Malgré nos précautions, notre bâtiment a été frappé non seulement par un obus de char, mais aussi par des tirs intenses. Certaines personnes ont été piégées dans le bâtiment en feu, tandis que les tirs actifs ont retardé l’arrivée des ambulances. Ce matin, je regarde des photos qui montrent l’étendue catastrophique des dégâts et je regarde des vidéos d’équipes de secours qui retirent les corps carbonisés des décombres.

Les forces israéliennes ont attaqué nos convois, détenu notre personnel et détruit nos véhicules au bulldozer, et les hôpitaux ont été bombardés et pillés. Aujourd’hui, pour la deuxième fois, l’un des abris de notre personnel a été touché.

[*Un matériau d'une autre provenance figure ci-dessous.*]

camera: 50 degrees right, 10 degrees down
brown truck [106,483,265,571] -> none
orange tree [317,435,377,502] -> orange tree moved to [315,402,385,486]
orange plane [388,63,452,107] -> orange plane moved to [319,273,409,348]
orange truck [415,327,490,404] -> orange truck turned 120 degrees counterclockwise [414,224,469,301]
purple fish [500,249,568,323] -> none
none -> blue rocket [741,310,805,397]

Cette série d’attaques est soit intentionnelle, soit le signe d’une incompétence irréfléchie.

Tout cela souligne l’urgence d’un arrêt de la guerre. Les travailleurs humanitaires ne peuvent pas faire leur travail s’ils sont constamment attaqués malgré toutes les précautions prises. Dans ces conditions, les organisations humanitaires ne seront pas en mesure de fournir les produits de première nécessité. Nombre d’entre elles choisiront de ne pas exposer leur personnel à un risque aussi élevé et inacceptable. Si l’on ajoute à cela le fait que les efforts de secours de l’UNRWA sont réduits à néant et les restrictions sévères imposées aux points de passage terrestres, il est évident qu’il existe un modèle de blocage délibéré de l’acheminement de l’aide alors qu’une famine de masse est en cours.

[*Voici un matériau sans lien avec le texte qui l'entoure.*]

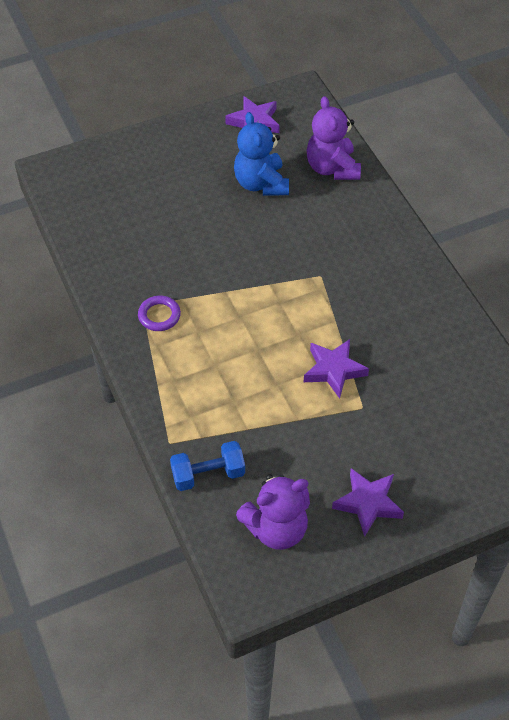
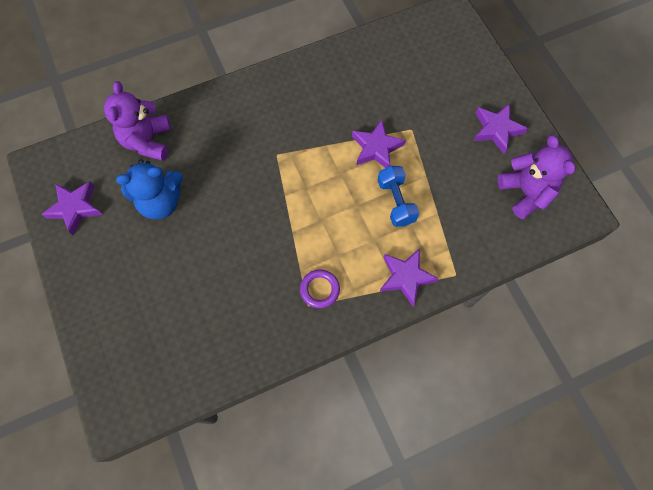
camera: 90 degrees left, 15 degrees up
blue dumbbell [170,441,245,491] -> blue dumbbell moved to [378,166,419,227]
purple teddy bear [307,96,361,180] -> purple teddy bear turned 105 degrees clockwise [104,81,171,161]
none -> purple star [380,248,439,306]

L’assassinat des travailleurs du WCK envoie un message clair au monde entier : l’armée israélienne pense qu’elle peut cibler et tuer n’importe qui à Gaza en toute impunité, y compris des membres du personnel d’une ONG occidentale bien connue. Les États-Unis leur ont donné toutes les raisons de croire qu’il n’y aura jamais de conséquences pour tout ce qu’ils font à Gaza. Cette attaque s’inscrit également dans le cadre de l’utilisation par le gouvernement israélien de la famine comme arme contre la population. En rendant les conditions à Gaza si dangereuses que les travailleurs humanitaires ne peuvent agir efficacement et en toute sécurité, l’armée israélienne accélère la propagation de la famine que ses politiques ont provoquée.